I feel like something HUGE is on our horizon. Work is going well and there are rumors of career growth swirling (promotion? raise?? We'll see...). We are <--THIS--> close to home ownership and a promotion/raise would be so helpful in getting that ball rolling. While I'm not necessarily seeing a Florida future any longer...I am seeing a farmhouse and animals - but more importantly, I am seeing wide-open spaces. I cannot wait to open a door and just telling Drake and our dog Blue to run...watching them run across our land until they are just dots in the distance. Drake told me yesterday that he's looking forward to being in the country and seeing all the stars....Bliss.

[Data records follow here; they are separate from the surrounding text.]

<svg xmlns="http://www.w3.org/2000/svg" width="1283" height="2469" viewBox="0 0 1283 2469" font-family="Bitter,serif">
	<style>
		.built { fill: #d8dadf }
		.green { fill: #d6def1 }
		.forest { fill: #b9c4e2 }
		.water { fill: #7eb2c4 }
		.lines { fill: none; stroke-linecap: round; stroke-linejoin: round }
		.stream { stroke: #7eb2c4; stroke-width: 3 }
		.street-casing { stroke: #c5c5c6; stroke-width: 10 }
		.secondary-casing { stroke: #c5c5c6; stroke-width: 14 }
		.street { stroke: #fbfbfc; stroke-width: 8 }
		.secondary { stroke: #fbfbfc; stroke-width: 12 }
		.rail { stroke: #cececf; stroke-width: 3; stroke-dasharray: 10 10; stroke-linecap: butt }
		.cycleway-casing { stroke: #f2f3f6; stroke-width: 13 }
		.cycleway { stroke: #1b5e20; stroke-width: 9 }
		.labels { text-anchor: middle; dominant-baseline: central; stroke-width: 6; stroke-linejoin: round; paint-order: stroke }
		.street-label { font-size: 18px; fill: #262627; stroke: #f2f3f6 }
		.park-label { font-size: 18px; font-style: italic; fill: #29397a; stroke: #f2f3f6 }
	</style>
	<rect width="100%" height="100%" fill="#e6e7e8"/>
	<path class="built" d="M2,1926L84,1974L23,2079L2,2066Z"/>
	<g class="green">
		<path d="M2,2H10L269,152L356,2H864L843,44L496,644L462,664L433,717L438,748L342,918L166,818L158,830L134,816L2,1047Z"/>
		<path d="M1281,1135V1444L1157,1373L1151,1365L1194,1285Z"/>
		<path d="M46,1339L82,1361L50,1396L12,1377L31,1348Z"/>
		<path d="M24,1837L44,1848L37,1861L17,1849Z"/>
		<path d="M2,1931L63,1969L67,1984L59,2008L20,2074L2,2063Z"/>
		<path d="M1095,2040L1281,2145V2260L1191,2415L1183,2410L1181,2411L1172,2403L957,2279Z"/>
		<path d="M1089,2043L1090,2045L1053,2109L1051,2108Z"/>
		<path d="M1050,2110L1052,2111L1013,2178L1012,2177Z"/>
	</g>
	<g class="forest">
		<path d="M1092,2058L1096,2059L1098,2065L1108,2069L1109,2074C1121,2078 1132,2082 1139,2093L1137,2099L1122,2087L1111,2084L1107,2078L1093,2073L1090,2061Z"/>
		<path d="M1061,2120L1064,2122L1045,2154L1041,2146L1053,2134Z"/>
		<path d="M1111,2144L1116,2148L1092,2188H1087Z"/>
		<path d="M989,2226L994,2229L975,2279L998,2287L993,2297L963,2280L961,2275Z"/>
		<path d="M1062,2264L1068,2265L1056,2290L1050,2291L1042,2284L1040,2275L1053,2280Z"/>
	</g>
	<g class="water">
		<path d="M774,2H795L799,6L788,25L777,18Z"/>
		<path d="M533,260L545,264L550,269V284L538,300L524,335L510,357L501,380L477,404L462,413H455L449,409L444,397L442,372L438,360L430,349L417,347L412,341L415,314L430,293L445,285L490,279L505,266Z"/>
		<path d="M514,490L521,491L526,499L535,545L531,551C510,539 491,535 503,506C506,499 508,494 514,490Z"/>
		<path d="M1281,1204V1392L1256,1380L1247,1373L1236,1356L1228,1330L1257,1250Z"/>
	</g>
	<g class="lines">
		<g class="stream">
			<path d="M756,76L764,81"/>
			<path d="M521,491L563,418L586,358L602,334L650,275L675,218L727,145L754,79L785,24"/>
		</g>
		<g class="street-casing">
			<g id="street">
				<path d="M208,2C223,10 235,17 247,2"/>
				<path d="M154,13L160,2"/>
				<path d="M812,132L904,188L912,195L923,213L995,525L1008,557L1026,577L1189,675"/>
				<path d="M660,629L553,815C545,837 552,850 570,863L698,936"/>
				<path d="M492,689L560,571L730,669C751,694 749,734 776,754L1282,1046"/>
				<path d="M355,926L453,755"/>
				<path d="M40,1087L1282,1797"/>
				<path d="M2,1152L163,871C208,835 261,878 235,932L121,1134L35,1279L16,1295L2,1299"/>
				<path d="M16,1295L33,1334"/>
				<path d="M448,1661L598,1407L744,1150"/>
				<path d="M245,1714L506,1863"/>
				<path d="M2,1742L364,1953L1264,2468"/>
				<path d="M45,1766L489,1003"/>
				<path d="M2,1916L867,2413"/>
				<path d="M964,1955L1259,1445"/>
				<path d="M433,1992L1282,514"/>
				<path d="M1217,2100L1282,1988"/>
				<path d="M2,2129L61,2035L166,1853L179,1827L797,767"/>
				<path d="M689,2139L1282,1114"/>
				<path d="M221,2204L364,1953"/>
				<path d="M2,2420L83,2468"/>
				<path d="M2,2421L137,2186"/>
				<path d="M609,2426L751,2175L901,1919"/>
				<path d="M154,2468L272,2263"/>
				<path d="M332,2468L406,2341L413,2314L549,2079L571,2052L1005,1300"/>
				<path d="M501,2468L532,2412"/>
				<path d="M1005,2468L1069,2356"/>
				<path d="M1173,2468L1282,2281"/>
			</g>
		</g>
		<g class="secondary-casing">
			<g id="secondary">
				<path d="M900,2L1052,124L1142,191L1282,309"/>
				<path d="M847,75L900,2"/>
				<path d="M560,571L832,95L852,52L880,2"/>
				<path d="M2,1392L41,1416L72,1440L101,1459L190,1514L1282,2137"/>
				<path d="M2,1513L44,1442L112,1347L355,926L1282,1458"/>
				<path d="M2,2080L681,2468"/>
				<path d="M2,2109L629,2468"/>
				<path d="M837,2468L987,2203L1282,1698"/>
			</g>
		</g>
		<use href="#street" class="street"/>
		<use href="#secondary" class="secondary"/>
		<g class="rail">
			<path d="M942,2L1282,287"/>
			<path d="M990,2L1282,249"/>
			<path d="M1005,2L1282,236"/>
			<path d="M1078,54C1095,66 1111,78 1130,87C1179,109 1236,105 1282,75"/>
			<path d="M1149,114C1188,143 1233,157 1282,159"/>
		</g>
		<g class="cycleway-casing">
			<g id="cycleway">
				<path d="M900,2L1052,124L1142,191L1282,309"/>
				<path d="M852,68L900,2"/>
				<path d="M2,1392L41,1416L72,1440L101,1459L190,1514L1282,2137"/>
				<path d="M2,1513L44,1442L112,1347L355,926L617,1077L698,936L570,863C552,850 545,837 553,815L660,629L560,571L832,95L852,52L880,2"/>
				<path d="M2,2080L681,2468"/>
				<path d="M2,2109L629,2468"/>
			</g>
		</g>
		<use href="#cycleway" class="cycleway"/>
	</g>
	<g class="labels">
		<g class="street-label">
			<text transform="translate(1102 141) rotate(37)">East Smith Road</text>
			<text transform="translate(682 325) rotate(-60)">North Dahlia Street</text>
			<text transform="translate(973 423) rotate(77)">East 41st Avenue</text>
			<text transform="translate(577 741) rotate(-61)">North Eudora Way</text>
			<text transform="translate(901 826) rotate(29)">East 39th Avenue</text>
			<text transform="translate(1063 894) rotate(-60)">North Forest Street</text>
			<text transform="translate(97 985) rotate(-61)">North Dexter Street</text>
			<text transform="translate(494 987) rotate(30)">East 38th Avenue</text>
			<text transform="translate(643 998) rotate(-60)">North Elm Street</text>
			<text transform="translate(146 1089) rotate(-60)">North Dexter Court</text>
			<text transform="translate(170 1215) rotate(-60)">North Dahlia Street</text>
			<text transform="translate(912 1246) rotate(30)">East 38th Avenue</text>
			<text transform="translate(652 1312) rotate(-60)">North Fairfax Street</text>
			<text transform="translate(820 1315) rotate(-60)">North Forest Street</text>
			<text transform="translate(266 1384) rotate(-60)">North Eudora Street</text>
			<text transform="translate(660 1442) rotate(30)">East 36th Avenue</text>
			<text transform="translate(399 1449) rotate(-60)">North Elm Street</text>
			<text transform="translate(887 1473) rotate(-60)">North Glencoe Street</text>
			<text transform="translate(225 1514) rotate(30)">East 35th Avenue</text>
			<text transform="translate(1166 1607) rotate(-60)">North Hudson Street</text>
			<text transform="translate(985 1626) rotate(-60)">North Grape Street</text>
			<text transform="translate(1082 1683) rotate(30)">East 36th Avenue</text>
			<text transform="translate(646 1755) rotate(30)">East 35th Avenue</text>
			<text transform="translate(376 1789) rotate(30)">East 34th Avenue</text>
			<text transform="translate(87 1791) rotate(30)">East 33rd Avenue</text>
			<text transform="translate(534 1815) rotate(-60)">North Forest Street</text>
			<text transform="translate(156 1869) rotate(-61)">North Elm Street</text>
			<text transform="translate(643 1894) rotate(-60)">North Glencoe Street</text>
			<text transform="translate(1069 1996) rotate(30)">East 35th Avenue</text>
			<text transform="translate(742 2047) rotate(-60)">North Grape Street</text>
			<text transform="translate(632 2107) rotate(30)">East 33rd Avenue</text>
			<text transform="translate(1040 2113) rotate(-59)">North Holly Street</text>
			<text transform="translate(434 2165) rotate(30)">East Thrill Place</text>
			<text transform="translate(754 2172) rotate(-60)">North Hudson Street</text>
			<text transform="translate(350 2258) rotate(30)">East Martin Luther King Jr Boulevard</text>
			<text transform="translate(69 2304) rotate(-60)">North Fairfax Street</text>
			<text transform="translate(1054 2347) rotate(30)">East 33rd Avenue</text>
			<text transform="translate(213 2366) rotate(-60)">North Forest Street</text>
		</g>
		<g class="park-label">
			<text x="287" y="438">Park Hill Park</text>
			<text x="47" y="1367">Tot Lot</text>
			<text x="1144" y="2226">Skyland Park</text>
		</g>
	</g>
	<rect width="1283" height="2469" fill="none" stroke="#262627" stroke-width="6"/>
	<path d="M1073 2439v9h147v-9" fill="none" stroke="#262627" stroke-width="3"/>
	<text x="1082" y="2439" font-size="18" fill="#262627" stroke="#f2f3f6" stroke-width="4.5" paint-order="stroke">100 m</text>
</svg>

I'm not sure how I feel about new years resolutions...It seems that most people make there grandiose resolutions and by the second week of the year they feel that they have failed themselves. I like the idea of making goals and guidelines for the coming year and celebrating when the goals come to reality. Ah sure I need to lose weight, eat better...blah blah blah. But in reality I feel that those things will come. Imagine a time where we can go to our backyard and pick apples, pears and some berries and make a salad...knowing that they are free of chemicals and grown with love. That MEANS healthier eating and hopefully will lead to weight loss. So if I set the larger goals...the smaller goals will trickle down. I also think about my goal of keeping better contact with friends and family - but right now, that is so difficult because of the space in this apartment. We don't feel comfortable inviting people over. The place is bursting with just the seven of us in it. However, when we have a farm house with open spaces, indoor and out, we can feel comfortable inviting people over for celebrations...or just because.
While I am thankful for 2010...we made so many memories this year...but we've also had a lot of frustration, heartache and a feeling of being in limbo. It feels good to look forward to a brand new year...a year with good numbers...a year of high expectations. Thank you for coming along for the ride.